En 2015, Malaika part vivre à plus de 8 mille kilomètres de la France, dans l’un des pays les plus pauvres du monde, à Madagascar. Son rêve ? Créer le premier incubateur social de l’Océan Indien.
« J’ai 32 ans. Je suis née et j’ai grandi jusqu’à 14 ans à Madagascar », raconte Malaika, cofondatrice d’un incubateur social* à Antananarivo. A l’adolescence, elle quitte l’île Rouge pour la banlieue parisienne, ses Hauts-de-Seine et son ciel gris. Quelques années plus tard, elle part étudier à Sciences Po Lille, animée par l’envie de travailler dans l’humanitaire, l’envie de « sauver l’Afrique ». Mais après son diplôme et quelques expériences professionnelles peu concluantes, Malaika déchante et se ravise. « Je me suis réorientée en revenant sur les bancs de l’école. Mon mémoire a été la première pierre dans le lancement de l’incubateur : l’entrepreneuriat social m’est apparu comme un bon moyen pour combler les lacunes de l’humanitaire, et un levier de développement intéressant pour Madagascar ».
Une première carrière avortée, mais un désir de « sauvetage » toujours au centre de ses préoccupations. En quête perpétuelle d’impact et d’améliorations sociales, Malaika est retournée vivre dans son pays natal en novembre 2015, avec un rêve en tête : celui de monter un incubateur. « Je pensais qu’il me faudrait deux ans avant de démarrer le projet vu que je ne connaissais rien sur place ». Mais le destin en a voulu autrement. Et tout s’est enchaîné pour elle. « J’ai rencontré le cofondateur d »INCUBONS’ lors d’une journée peinture pour embellir les escaliers des ruelles tananariviennes.
Incubateur, tiers-lieu solidaire et mouvement féministe
Cette rencontre inattendue, entre deux pots de peinture, a tout changé pour Malaika.

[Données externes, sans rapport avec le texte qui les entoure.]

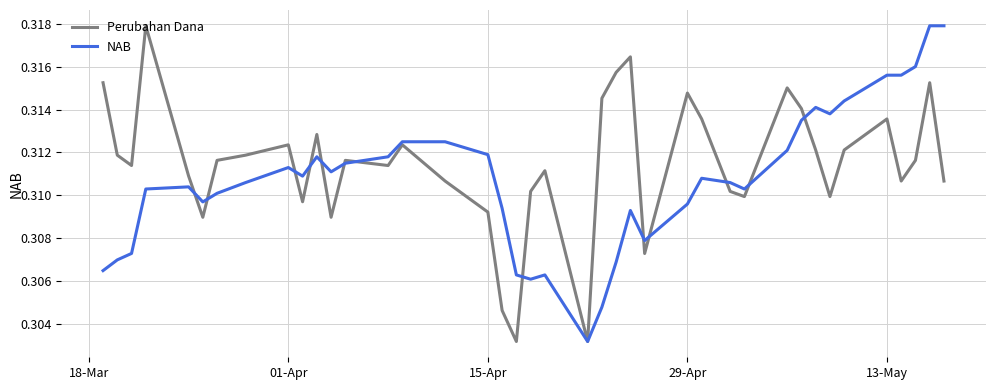

Rank the series by their average value, from highest to lowest.

Perubahan Dana, NAB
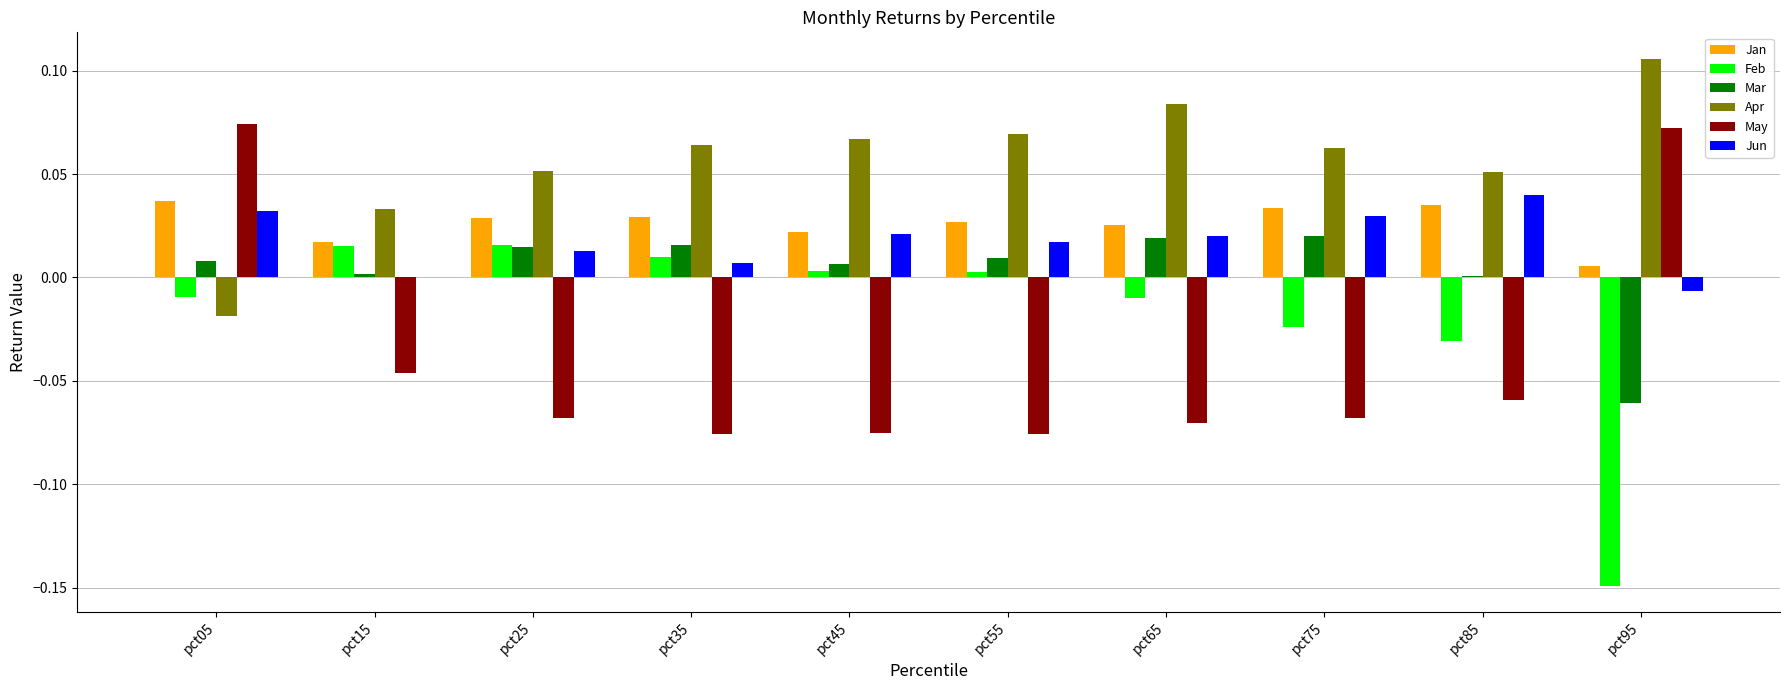

At which category is the sum across all series the highest?

pct05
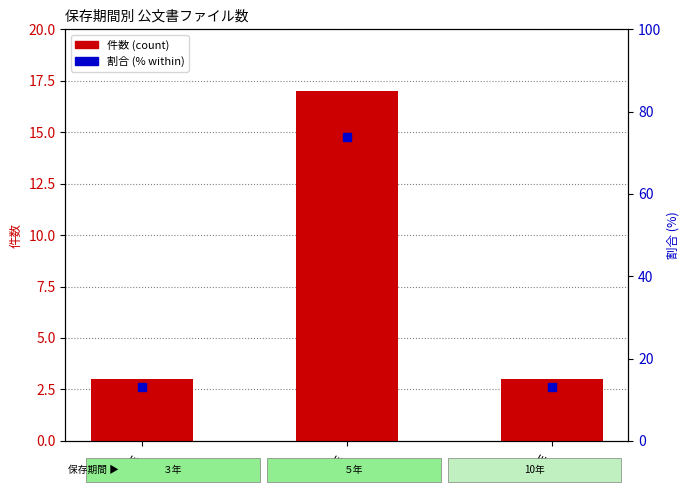

At how many categories does at least one series exceed 17?

1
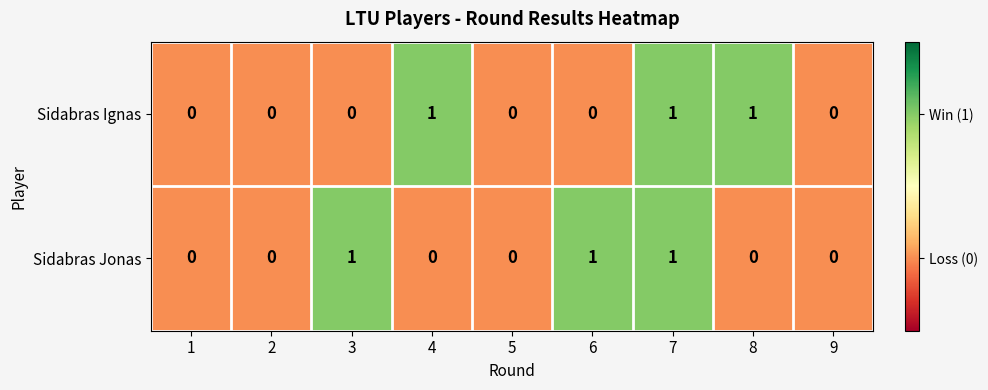

The value of Sidabras Jonas at 8 is 0. True or false?

True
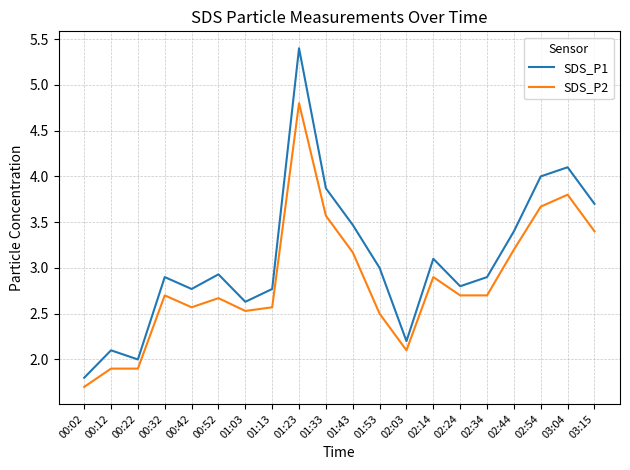

How many lines are shown in the chart?

2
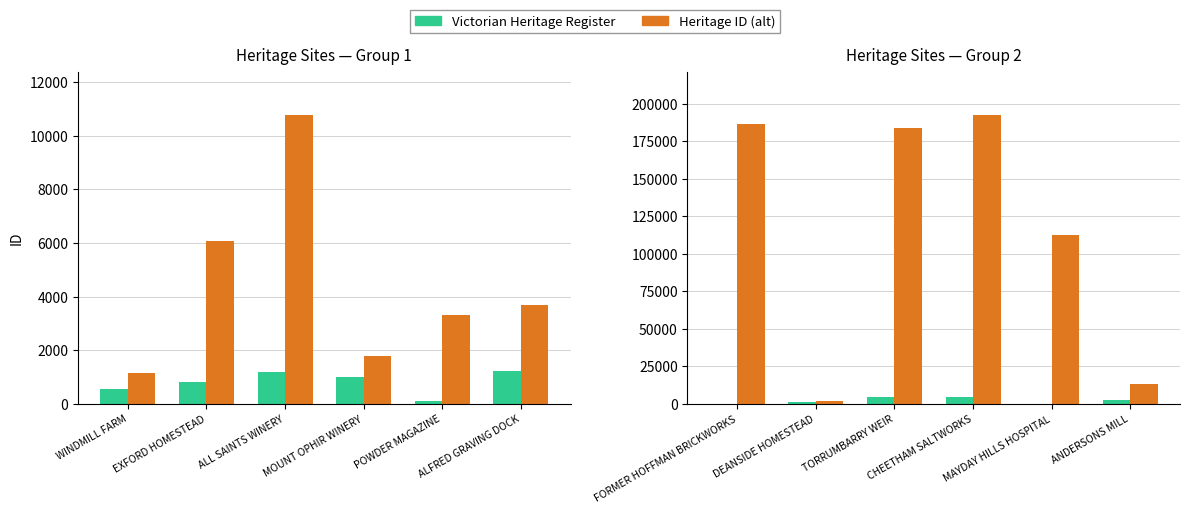

What is the label of the 6th bar from the left?

ANDERSONS MILL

En janvier 2016, la jeune femme et son associé démarraient leur première promotion d’incubés… Chez « INCUBONS » ! Et depuis, leur entreprise sociale ne cesse d’évoluer. Ceux qui travaillaient au départ dans des cafés ou à domicile, ont inauguré en juillet 2016 leurs premiers bureaux, grâce à l’appuie de l’Organisation international de la Francophonie. En 2017, un tiers-lieu s’est mis en place, permettant ainsi d’organiser des événements socio-culturels autour de la citoyenneté, du féminisme, de la solidarité… INCUBONS innove, rassemble et surtout ne freine pas sa progression. 2018 est une année charnière pour les fondateurs, qui ont lancé en mars dernier les « Guichets d’INCUBONS », « première structure de diagnostic et de formations à destination des entrepreneur.e.s en herbe », indique Malaika. « 2018 est aussi une année électorale à Madagascar, et INCUBONS aimerait traduire ses positions citoyennes en actes : beaucoup de projets en préparation à ce sujet, je peux pas en dire beaucoup, mais il est par exemple question de lancer avec d’autres associations le premier mouvement féministe malgache ! », s’enthousiasme-t-elle.
Un incubateur pionnier dans son domaine
Aujourd’hui, le rêve de Malaika est devenu réalité. Son associé et elle accompagnent gratuitement dix entreprises sociales par an à travers de la formation, des ateliers pratiques, du coaching personnalisé, de la mise en relation et du conseil stratégique. « Ce suivi et ce soutien intensif a pour objectif d’appuyer les jeunes entrepreneur.e.s à transformer leurs projets en entreprises viables et pérennes. Nous sommes à leur disposition 24 heures sur 24 et 7 jours sur 7 en cas de question sur un fournisseur par exemple, ou de crise existentielle. On a réalisé que les aspects coaching-soutien vis-à-vis de l’entrepreneur.e étaient bien plus importants (80%) que les aspects techniques purs concernant l’entreprise », explique Malaika. « On est tour à tour leurs associés, conseillers, grandes sœurs et des épaules sur qui pleurer », ajoute-t-elle.
En deux ans, INCUBONS est devenu le premier incubateur social de l’Océan Indien et le premier tiers-lieu solidaire de Madagascar. Mais pour la trentenaire, pas question de rester indéfiniment au même endroit et au même emploi. Malaika a la bougeotte et soif d’ailleurs : « Il me reste encore beaucoup de pays à vivre ! », s’exclame-t-elle. « Pour l’instant je pense rester ici encore un ou deux ans. Cela prend du temps de monter une entreprise, il y a des hauts et beaucoup de bas, c’est une vraie aventure d’endurance ! Donc j’aimerais bien la quitter en sachant qu’elle continuera sans moi ».